The loader was not laboring once a function was selected, the best way I can describe it is;
Instead of smoothly pulling on the joystick with say 4-5 lbs of force to initiate lifting it was taking more like 8-9 lbs of pull followed by a clunk feeling as the spool overcame initial resistance after which the feel and operation was normal.

On your second question the transmission pump filter bypass valve just consists of a sleeve a spring a valve and two roll pins. It was completely disassembled cleaned and inspected. The spring measured within spec according to the factory manual.

I will put the new filters in today and see what it is doing but I have my doubts that anything I have checked, cleaned or adjusted so far is the source of the fault.
 
It's alive

Put the filters in, filled the oil and hung a gauge on the reverser.
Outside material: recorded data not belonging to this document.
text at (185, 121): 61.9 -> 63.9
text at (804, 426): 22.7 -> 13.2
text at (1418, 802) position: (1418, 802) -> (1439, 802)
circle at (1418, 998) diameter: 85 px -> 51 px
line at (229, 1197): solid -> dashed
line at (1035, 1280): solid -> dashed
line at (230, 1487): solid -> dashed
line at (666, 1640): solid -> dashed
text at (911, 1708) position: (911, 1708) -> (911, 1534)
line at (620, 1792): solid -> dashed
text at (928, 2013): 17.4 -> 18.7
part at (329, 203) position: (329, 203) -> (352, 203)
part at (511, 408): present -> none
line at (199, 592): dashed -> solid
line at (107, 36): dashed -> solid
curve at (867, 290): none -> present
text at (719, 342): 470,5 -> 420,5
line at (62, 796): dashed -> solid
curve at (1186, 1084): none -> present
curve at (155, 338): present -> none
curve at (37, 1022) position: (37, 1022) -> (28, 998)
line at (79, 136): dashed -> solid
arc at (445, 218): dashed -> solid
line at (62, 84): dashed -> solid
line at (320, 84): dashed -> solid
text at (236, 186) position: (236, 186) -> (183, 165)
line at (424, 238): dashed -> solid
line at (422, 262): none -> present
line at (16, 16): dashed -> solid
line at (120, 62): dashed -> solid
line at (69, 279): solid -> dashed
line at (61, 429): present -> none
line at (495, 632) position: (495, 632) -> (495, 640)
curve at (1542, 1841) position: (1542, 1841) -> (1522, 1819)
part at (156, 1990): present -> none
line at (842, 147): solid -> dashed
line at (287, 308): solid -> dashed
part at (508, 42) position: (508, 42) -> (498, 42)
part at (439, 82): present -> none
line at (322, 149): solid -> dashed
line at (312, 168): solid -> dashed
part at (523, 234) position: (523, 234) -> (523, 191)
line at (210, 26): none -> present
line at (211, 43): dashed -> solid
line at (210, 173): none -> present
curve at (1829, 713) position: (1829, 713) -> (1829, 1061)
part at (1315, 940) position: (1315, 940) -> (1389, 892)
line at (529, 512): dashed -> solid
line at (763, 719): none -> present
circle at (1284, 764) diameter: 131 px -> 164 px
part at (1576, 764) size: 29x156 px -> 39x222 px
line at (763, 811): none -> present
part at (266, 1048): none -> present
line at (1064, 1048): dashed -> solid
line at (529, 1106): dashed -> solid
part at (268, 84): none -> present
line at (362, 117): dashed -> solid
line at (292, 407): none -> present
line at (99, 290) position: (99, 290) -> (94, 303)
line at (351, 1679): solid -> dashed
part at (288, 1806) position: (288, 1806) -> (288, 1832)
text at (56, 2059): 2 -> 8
Started it up and at first it was not reading any pressure.

Not a big surprise as the hydraulics were empty.

Gave it a minute then tried the steering wheel, steering good.
Tried the loader, working well and the high resistance was gone.

Tried the 3-point and it lifted like it should.

Looked down at the gauge and guess what 170 psi.

Got on tractor and put it in gear, at first a little sluggish but starting to move in reverse.
Operated the reverser back and forth a few times and now it's moving forward and back.

Backed out of the shop for a quick test and could tell right away the clutch control needed as adjustment as it was grinding when trying to shift ranges.

Set up the clutch control and went for another test.
Everything working as it should with the exception of the speed of engagement when either releasing the clutch pedal or changing from reverse to forward motion.

With tractor idling in park reverser pressure comes up instantly when moving reverser control from forward to reverse.
When control is moved from reverse to forward it seems to have a 1/2 to 1 second lag time before full pressure is reached on gauge.

Guess I will see how it is once fully warmed up but given that it was previously (many years) a little slow going into forward when cold I can live with that for now.

Thanks to everybody for the input.

About the only thing I can think of that even might have been the problem was the valve in the reverser pressure control, it had several light lengthwise scratches that I polished out when it was apart.